(RECORDS SHOWN)
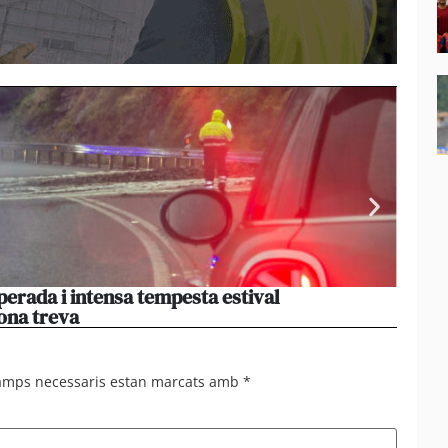
perada i intensa tempesta estival
El par
ona treva
haver
camps necessaris estan marcats amb
*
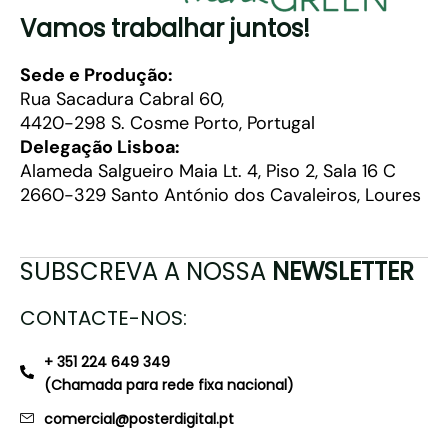
Vamos trabalhar juntos!
Sede e Produção:
Rua Sacadura Cabral 60,
4420-298 S. Cosme Porto, Portugal
Delegação Lisboa:
Alameda Salgueiro Maia Lt. 4, Piso 2, Sala 16 C
2660-329 Santo António dos Cavaleiros, Loures
SUBSCREVA A NOSSA
NEWSLETTER
CONTACTE-NOS:
+ 351 224 649 349
(Chamada para rede fixa nacional)
comercial@posterdigital.pt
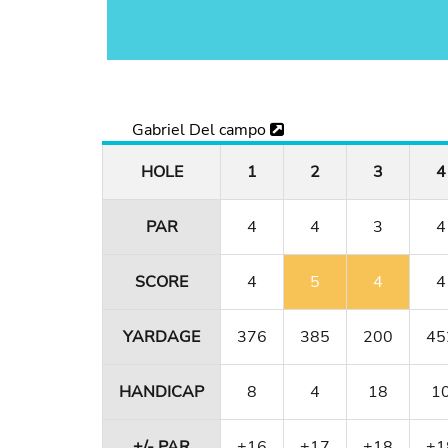
Gabriel Del campo
HOLE
1
2
3
4
PAR
4
4
3
4
SCORE
4
5
4
4
YARDAGE
376
385
200
45
HANDICAP
8
4
18
1
+/- PAR
+16
+17
+18
+1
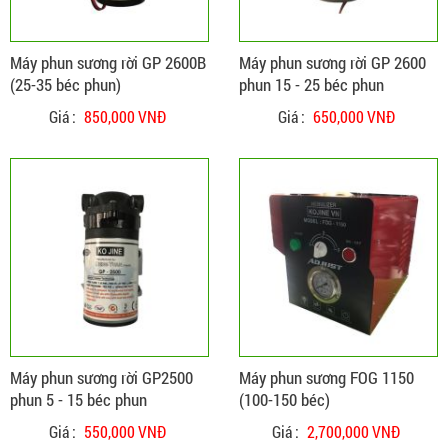
Máy phun sương rời GP 2600B
Máy phun sương rời GP 2600
(25-35 béc phun)
phun 15 - 25 béc phun
Giá :
850,000 VNĐ
Giá :
650,000 VNĐ
ĐẶT HÀNG
CHI TIẾT
Máy phun sương rời GP2500
Máy phun sương FOG 1150
phun 5 - 15 béc phun
(100-150 béc)
Giá :
550,000 VNĐ
Giá :
2,700,000 VNĐ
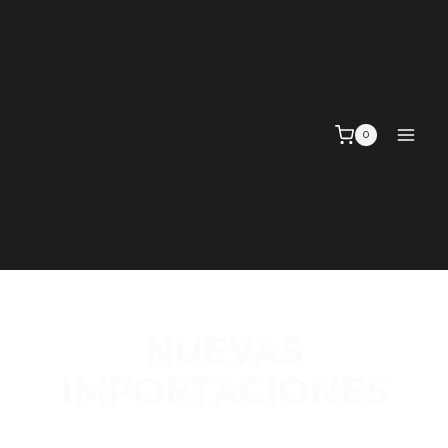
0
NUEVAS
IMPORTACIONES
SEÑALIZACIÓN VIAL, TELAS Y MALLAS, EMPAQUE Y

(THE TASK) From the data above, extract each line in which the word "phun" appears.

(RESULT OF THE EXERCISE)
Máy phun sương rời GP 2600B
Máy phun sương rời GP 2600
(25-35 béc phun)
phun 15 - 25 béc phun
Máy phun sương rời GP2500
Máy phun sương FOG 1150
phun 5 - 15 béc phun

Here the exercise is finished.